--- Text block ---
************
This paper contains 19 sections, 6 equations, 5 figures, 1 table.

Figures (5)

  • Figure 1: TwinPurify embedding workflow for generating purified cancer gene expression embeddings. Cancer bulk‑RNA profiles are synthetically “contaminated” with varying fractions of adjacent-normal tissue expression to produce two perturbed views. Both views are passed through a shared encoder aligned via the Barlow‑Twins loss.
  • Figure 2: Downstream predictions under increasing adjacent-normal distortion.a. The trained encoder maps held-out cancer samples with real normal admixture into the learned embedding space. These embeddings serve as input features for tumor-subtype classification and cancer grade prediction. b-d. Macro-F1 scores of PAM50 subtype classification for the SCAN-B, METABRIC, and TCGA cohorts, respectively, as the dilution rate increases, across four models: autoencoder (AE), variational autoencoder (VAE), TwinPurify (TP), and principal component analysis (PCA). e-f. Macro-F1 scores of cancer grade classification for the SCAN-B and METABRIC cohorts as the dilution rate increases, evaluated using the same four models.
  • Figure 3: PAM50 subtype transitions under increasing adjacent-normal distortion in the SCAN-B cohort. Plots depict how PAM50 subtype predictions for SCAN-B test samples (n=2257) change across different dilution levels. GT indicates the original ground truth labels, and subsequent bars show predictions under increasing distortion. Results are shown for four models: autoencoder (AE), variational autoencoder (VAE), TwinPurify (TP), and principal component analysis (PCA).
************
--- Material supplied ---

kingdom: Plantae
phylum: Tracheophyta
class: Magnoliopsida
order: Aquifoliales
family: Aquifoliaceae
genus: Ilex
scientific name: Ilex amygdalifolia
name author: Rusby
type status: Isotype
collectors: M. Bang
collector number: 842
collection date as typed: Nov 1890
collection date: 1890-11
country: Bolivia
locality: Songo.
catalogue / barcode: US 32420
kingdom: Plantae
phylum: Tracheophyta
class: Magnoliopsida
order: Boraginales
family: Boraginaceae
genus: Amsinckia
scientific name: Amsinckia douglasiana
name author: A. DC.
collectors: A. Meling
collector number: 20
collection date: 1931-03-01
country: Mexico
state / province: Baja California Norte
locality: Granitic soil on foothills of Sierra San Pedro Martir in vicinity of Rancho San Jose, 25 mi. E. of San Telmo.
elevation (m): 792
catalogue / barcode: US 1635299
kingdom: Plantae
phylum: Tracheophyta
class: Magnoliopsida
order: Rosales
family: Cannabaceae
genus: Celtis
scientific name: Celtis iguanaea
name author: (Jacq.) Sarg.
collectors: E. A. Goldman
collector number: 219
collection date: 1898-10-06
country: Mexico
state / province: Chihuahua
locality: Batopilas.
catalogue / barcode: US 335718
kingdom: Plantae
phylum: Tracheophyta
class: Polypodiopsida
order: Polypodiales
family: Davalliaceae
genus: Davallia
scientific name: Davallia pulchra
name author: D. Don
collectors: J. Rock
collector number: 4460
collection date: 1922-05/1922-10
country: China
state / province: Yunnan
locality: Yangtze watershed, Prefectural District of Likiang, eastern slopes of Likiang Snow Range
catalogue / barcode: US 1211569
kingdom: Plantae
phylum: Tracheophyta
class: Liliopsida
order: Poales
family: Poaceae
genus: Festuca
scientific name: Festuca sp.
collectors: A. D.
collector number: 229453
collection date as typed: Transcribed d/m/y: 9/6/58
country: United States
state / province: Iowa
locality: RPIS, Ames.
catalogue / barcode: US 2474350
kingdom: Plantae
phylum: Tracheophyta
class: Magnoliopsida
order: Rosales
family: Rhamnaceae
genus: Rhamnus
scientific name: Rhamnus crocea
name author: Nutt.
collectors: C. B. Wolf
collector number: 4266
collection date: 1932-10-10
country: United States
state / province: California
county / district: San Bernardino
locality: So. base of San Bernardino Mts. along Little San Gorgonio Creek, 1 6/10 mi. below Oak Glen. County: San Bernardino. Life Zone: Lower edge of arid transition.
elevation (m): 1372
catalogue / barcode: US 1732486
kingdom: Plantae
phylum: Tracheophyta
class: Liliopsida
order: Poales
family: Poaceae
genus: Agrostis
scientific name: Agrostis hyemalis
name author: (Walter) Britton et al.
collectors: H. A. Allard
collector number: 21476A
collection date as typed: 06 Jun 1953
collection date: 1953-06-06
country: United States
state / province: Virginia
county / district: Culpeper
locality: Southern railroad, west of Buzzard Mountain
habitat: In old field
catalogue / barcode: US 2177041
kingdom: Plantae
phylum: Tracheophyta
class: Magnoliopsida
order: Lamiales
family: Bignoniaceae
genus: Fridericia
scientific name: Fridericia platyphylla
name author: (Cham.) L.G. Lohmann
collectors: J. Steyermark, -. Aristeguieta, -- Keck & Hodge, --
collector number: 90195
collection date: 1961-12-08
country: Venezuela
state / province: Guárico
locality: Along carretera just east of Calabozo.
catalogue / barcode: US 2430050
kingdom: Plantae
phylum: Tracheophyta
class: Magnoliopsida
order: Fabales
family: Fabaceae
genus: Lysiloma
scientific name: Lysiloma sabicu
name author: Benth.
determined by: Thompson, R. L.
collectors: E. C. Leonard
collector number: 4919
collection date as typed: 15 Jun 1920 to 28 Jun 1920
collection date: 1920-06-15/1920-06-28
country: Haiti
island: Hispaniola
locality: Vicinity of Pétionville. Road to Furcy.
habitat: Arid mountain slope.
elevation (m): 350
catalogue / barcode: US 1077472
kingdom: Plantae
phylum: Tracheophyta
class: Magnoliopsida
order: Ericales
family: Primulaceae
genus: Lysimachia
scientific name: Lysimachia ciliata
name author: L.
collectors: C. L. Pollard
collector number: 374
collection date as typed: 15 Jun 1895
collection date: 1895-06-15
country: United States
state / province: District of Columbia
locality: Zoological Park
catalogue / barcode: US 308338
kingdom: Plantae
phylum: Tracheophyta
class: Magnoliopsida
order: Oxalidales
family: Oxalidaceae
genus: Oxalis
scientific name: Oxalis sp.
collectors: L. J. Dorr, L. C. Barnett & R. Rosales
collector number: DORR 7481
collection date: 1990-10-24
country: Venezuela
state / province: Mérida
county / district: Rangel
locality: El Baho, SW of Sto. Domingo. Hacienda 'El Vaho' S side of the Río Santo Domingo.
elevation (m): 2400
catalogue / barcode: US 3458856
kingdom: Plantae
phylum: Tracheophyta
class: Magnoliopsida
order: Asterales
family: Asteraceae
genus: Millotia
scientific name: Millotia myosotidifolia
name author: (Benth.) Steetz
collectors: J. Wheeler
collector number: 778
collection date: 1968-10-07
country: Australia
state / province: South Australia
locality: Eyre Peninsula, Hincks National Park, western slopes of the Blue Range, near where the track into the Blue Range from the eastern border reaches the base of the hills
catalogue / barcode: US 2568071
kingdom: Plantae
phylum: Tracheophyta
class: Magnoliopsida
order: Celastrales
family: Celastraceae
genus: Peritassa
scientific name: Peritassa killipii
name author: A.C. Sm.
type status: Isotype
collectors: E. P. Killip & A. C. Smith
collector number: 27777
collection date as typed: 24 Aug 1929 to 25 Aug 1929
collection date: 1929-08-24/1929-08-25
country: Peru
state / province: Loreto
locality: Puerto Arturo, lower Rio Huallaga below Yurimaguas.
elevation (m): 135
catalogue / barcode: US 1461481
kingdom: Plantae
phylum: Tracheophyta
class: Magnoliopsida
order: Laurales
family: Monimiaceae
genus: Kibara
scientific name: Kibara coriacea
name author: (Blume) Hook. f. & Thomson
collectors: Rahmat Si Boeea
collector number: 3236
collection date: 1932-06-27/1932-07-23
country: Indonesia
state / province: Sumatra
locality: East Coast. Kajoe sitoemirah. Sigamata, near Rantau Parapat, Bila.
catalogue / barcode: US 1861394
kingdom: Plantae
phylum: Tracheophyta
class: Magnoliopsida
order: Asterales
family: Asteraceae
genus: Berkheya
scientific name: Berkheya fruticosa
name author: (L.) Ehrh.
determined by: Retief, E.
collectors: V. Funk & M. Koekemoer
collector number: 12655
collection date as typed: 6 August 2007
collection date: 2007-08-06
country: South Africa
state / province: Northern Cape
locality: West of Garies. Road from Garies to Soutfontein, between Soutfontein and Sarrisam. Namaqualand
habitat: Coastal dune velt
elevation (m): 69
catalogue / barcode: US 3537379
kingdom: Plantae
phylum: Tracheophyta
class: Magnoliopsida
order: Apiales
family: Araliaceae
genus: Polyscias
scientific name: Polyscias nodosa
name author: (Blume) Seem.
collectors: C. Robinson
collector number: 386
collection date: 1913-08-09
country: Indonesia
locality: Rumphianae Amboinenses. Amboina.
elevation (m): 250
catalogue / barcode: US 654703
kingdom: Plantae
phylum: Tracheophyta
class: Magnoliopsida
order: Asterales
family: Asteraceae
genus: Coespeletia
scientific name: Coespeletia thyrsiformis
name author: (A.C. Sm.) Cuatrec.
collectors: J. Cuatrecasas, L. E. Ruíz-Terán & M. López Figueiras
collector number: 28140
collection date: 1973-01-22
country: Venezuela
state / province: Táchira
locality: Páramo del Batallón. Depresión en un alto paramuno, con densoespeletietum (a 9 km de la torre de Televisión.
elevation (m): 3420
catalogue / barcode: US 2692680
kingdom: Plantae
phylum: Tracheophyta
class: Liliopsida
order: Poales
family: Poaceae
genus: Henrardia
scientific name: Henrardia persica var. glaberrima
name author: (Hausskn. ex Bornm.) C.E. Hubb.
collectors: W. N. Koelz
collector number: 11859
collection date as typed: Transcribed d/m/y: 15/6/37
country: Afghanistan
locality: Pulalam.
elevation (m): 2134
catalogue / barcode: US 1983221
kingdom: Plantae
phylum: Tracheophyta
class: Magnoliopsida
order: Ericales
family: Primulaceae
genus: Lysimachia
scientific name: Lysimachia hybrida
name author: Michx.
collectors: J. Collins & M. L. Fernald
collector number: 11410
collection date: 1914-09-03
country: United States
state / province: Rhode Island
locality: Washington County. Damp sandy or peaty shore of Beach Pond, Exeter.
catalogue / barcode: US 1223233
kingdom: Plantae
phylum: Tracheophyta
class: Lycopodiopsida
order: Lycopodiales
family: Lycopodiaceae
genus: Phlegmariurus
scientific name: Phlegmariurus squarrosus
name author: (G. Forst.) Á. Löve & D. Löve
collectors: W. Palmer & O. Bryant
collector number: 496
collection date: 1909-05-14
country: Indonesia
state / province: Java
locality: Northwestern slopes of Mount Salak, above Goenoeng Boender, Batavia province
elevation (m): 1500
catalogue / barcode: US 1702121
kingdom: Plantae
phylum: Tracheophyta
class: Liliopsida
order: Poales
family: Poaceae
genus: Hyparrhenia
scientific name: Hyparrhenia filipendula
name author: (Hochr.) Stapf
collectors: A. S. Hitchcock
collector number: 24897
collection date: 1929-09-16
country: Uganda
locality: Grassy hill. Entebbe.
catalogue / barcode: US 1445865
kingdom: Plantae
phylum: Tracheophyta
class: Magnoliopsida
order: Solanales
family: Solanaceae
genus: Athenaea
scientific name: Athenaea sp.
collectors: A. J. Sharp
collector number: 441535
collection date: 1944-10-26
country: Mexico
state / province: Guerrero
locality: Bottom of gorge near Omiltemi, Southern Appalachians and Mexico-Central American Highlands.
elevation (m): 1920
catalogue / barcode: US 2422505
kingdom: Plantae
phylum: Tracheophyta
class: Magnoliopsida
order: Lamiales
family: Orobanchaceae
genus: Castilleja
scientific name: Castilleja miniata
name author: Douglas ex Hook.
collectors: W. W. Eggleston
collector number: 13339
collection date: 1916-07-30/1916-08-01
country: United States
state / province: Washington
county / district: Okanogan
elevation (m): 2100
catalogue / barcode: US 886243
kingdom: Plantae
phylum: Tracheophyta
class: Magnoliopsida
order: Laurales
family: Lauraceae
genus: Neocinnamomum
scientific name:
************
--- Exercise requirements ---
a. Retype the TwinPurify passage word for word, starting at "Figures (5)" and ending at "the Barlow‑Twins loss.".
b. Does the TwinPurify passage support each of these statements? Answer yes or no for each, and quote the words that decide it. (i) The paper contains 6 figures. (ii) Figure 3 covers 2257 SCAN-B test samples. (iii) Figure 2 reports cancer grade classification for the TCGA cohort.

--- Task-by-task solutions ---
a.
Figures (5)

  • Figure 1: TwinPurify embedding workflow for generating purified cancer gene expression embeddings. Cancer bulk‑RNA profiles are synthetically “contaminated” with varying fractions of adjacent-normal tissue expression to produce two perturbed views. Both views are passed through a shared encoder aligned via the Barlow‑Twins loss.

b.
(i) No: "5 figures"
(ii) Yes: "SCAN-B test samples (n=2257)"
(iii) No: "cancer grade classification for the SCAN-B and METABRIC cohorts"